Berwarna putih, ringan, mengandung banyak silika dan melampar mengisi cekungan.
Salah satu cara empiris identifikasi paling cepat untuk tipe tuff adalah dengan menjilat bebatuan
itu. Bila lidah terasa lengket tersedot menempel, berarti itu adalah positif tuff. Di sebuah kesempatan field trip, saya yang merasa menemukan
batuan dengan lensa tuff di dalamnya
mencoba menjilat kenampakan fragmen putih halus itu. Satu menit lamanya saya
menjilat ‘tuff’ jejadian tersebut
tanpa merasa lengket apa-apa, hanya untuk menyadari bahwa yang saya jilat itu
adalah bercak besar dari kotoran burung yang sudah mengering !
Profil
teman seangkatan saya sebenarnya cukup beragam, yang jelas saya ingat betul
saat masuk ada sekitar 82 teman seangkatan dan 11 di antaranya berjenis kelamin
cewek (satu orang cewek masih diragukan keaslian jenis kelaminnya karena sangat
maskulin dan terbukti dalam beberapa kali trip
ke lapangan selalu ditegur dengan sapaan ‘mas’ oleh para penduduk). Dahulu
memang geologi adalah jurusan yang paling minim cewek, sehingga muncul julukan ‘jurusan
1 banding 3’. Bukan berarti satu cewek berbanding tiga cowok ya, tapi satu cewek
dibagi untuk tiga angkatan!
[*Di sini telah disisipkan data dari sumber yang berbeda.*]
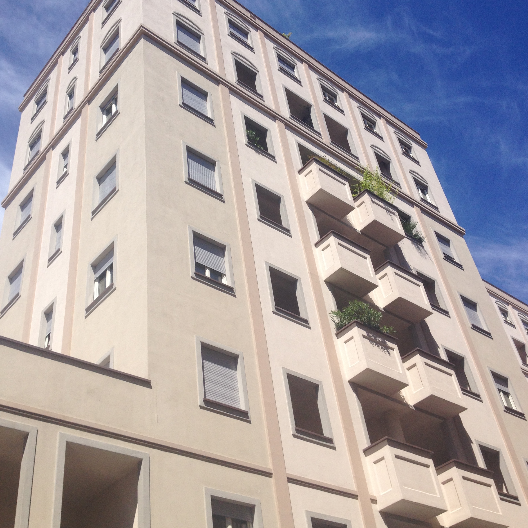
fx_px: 742
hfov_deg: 39.2
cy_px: 221
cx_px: 255
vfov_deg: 39.1
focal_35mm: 43
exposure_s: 1/2123
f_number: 2.4
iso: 50
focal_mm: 4.28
Belakangan, tidak tahu kenapa, geologi menjadi
jurusan yang mulai banyak digemari cewek sehingga rasio 1 cewek vs 3 cowok
bukanlah hal yang aneh lagi. Saat ini, kutukan 1 banding 3 itu saya rasa hanya
masih berlaku di jurusan Teknik Mesin yang dalam satu angkatannya bisa memperoleh
2 mahasiswi saja sudah sangat-sangat beruntung. Latar belakang jalur masuk mahasiswa
geologi pun bermacam-macam. Jaman saya saat itu cuma ada tiga, jalur Ujian
Masuk Perguruan Tinggi Negeri (UMPTN), Pemilihan Bibit Unggul Daerah (PBUD) dan
Pemilihan Bibit Atlet Daerah (PBAD). Nah, teman-teman non-UMPTN ini lah yang
paling kasihan. Bukan apa-apa, seringkali mereka terdampar ke geologi tapi
tidak tahu seperti apa nanti kuliahnya. Maklumlah, saat kelas dua SMA, mereka
hanya mendaftar memilih jurusan tertentu tanpa merasa mendapat informasi yang
cukup seperti apa profil jurusan tersebut sesungguhnya. Contohnya ya teman saya
si jago kalkulus Satriyo tadi, yang
merasa kesulitan mengadaptasikan diri dengan fenomena geologi yang lebih condong
ke sifat abstrak daripada eksak. Yang lebih parah lagi, teman-teman non-UMPTN
ini juga sering diejek-ejek kapasitasnya sebagai mahasiswa. Mengapa? Yah,
karena mereka dianggap tidak ikut merasakan beratnya siksaan UMPTN. Tidak ikut
merasakan susahnya dan pusingnya persiapan bimbel, desak-desakan mengantri
formulir, hingga bersaing ketat se-antero nusantara memperebutkan kursi yang
cuma ‘se-iprit’ jumlahnya itu.
Tekanan mental itu, walaupun hanya tersirat, ternyata cukup dahsyat juga efeknya
bagi sebagian orang. Saat akhir tahun pertama, beberapa rekan ketahuan mencoba
mengambil tes UMPTN. Beberapa yang lulus, dan yang memang dari awal berniat
pindah ke jurusan yang lebih bergengsi seperti Teknik Kimia, Teknik Elektro dan
Kedokteran Umum pun segera hijrah. Ada juga yang cukup sableng, tampak beberapa rekan hanya mondar-mandir di tangga kampus
menenteng-nenteng selembar koran lokal yang memuat nama-nama peserta kelulusan
UMPTN. Dengan bangganya mereka men-stabilo
namanya di situ dan memamerkan kelulusannya ke teman-teman yang lain. Apakah
mereka juga akan pindah jurusan? Oh tidak, mereka ikut tes UMPTN lagi tanpa ada
niat sama sekali untuk pindah jurusan. Mereka hanya hanya mau show off ke rekan-rekan lain bahwa
sebenarnya mereka yang dulu masuk dari jalur non-UMPTN, sanggup untuk lulus
UMPTN dan berhak memosisikan dirinya setara dengan yang lain. Kehilangan
beberapa teman di tahun kedua (kami menjadi ber-78), tidak menyurutkan semangat
kami melanjutkan kuliah ke semester-semester atas. Tahun kedua itu pulalah
arogansi UMPTN vs non-UMPTN mulai mencair dan hilang sepenuhnya ditempa oleh waktu
dan beratnya beban materi kuliah geologi yang dengan kompak kami hadapi bersama-sama.
Apakah
akhirnya semua dari kami lulus dengan gemilang dan happy ending? Tidak juga sebenarnya, beberapa teman memang ‘menghilang’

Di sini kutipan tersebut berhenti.